In fact, the Delhi High Court on 30 July issued notices to Amazon, Flipkart and the central government — acting on a public interest litigation (PIL) by Telecom Watchdog, a non-governmental organisation — over these violations. The matter is listed for hearing on 19 November.

But the ‘fair trade regulator’ said the deal was “not likely” to have an adverse impact on market competition even as it washed its hands off the complaints about the competition-distorting practices. The CCI said these complaints “may merit policy intervention” but have “no nexus to the competition dimension” of the acquisition and thus fall beyond the scope of the Competition Act 2002, which means they cannot be examined by the Commission.

The order was slammed by the traders’ groups and associations — including the All India Online Vendors’ Association (AIOVA), Joint Action Committee Against Foreign Retail and E-Commerce, and CAIT — which said they would challenge the order in court. Last month, the CAIT filed a petition in the National Company Law Appellate Tribunal (NCLAT) against the CCI’s approval.

Traders point out the Walmart-Flipkart deal is nothing but a back-door entry for the American retail behemoth into multi-brand retail in India, where FDI is capped at 51% — through the route of e-commerce. Walmart had earlier attempted to enter multi-brand retail in the country in 2007.

However, the FDI rules for e-commerce — as per guidelines issued by the Department of Industrial Policy & Promotion for via Press Note 3 (2016) — allow 100% FDI under automatic route in the ‘marketplace’ model while no FDI allowed in the ‘inventory-based’ model of e-commerce. The FDI rules also mandate that the sales volume from a single seller, or its group companies, cannot exceed 25 per cent of the total sales volume.

The ‘marketplace’ model is when a company only provides an online platform and acts as a facilitator between buyer and seller, which is how Amazon entered India, for example.

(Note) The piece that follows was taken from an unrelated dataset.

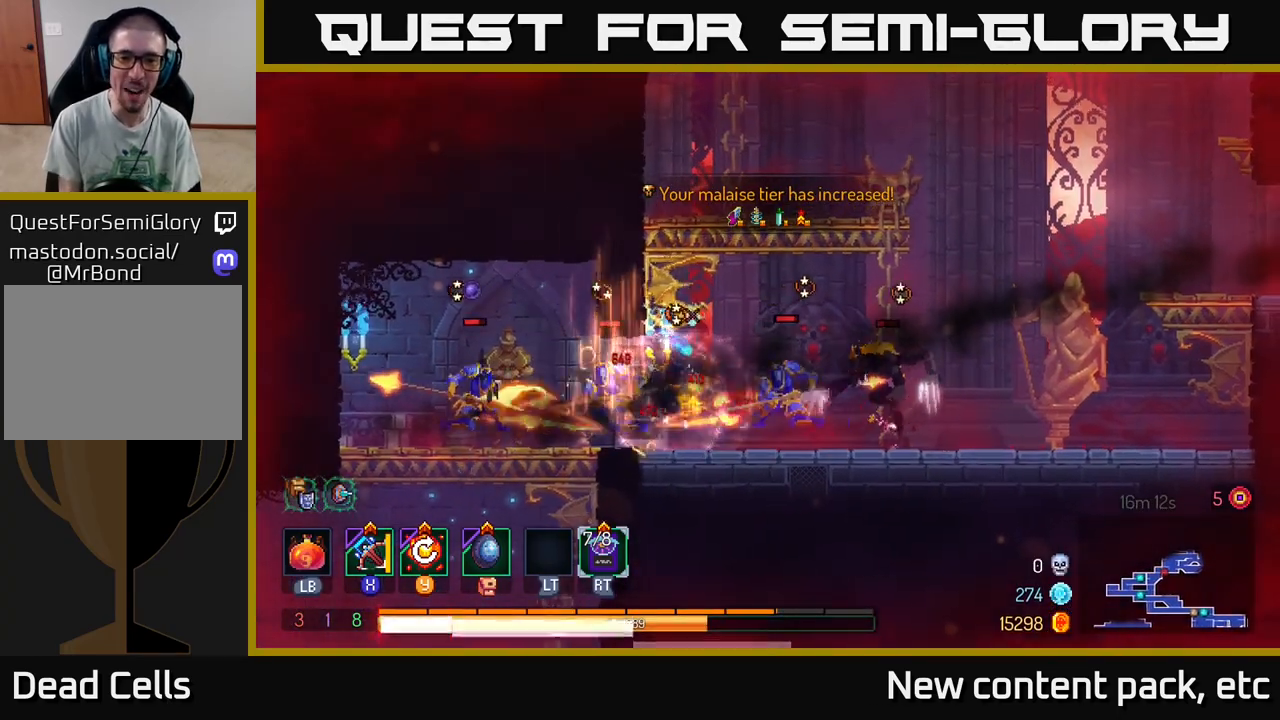
{"buttons": ["B"], "left_stick": "right", "right_stick": "center", "events": [[50, "B", "down"], [117, "B", "up"], [183, "B", "down"], [283, "B", "up"], [350, "B", "down"], [433, "B", "up"], [483, "B", "down"]]}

The ‘inventory-based’ model means a company selling its own inventory of goods online.

So Flipkart’s acquisition is a way for Walmart to circumvent these restrictions under the garb of the ‘marketplace’ model — given that companies like Flipkart and Amazon are already doing it.

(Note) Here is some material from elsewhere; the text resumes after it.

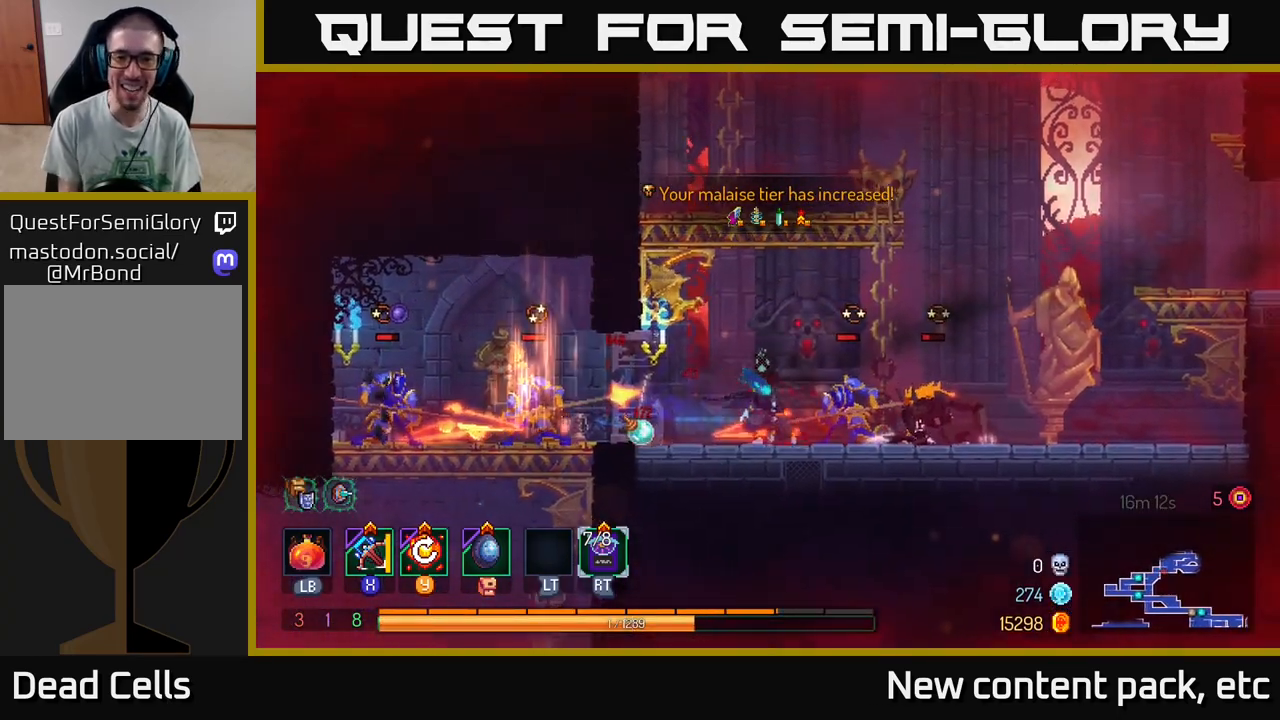
{"buttons": [], "left_stick": "right", "right_stick": "center", "events": [[83, "B", "up"], [167, "A", "down"], [283, "A", "up"], [350, "A", "down"], [467, "A", "up"]]}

Although meant to operate as ‘marketplaces’, Flipkart and Amazon have created a number of “name-lending” companies to act as sellers and also through “controlled sellers” that source inventory in bulk and sell them online.

Given that Walmart is the world’s largest offline retailer, the MNC can source the cheapest material globally and sell its inventory on the platform of Flipkart, which would be cheaper than the products by Indian retailers, thus destroying competition.

As the CAIT said in a press statement dated 6 September, the Walmart-Flipkart deal will “destroy the retail trade of India as Walmart will be using e-commerce platform to flood the retail market with goods sourced from all over the globe. Not only the traders but even the domestic manufacturing sector will be adversely affected to a great extent.”

As an earlier public statement of protest against the Walmart-Flipkart deal — endorsed by now by more than 100 unions, organisations and activists — said, “India’s domestic digital retail industry will of course suffer by the domination of these two US MNCs (Walmart and Amazon). But worst affected will be small brick-and-mortar retail stores accounting for over 90% of the Indian retail sector, SME manufacturers, small delivery companies and suppliers of goods including farmers whose margins will be ruthlessly squeezed, with their behaviour digitally-controlled. Walmart is well-known for its global supply chain, especially of cheap goods from China, which means local manufacturers and suppliers will suffer deep hits.”

It might even lead to a colonial-style deindustrialisation of the Indian economy, as economist Prabhat Patnaik has said.

What’s more, recently there have been reports of Chinese e-commerce behemoth Alibaba being in talks with Reliance Retail to set up a “behemoth in the digital marketplace” while expanding Alibaba’s physical retail businesses in India as well. This means the country could soon be at the mercy of a retail oligopoly, as Newsclick has pointed out before.

The CAIT press statement, too, added that “the retail trade will be squeezed in few hands which will lead to monopoly and crony capitalism.”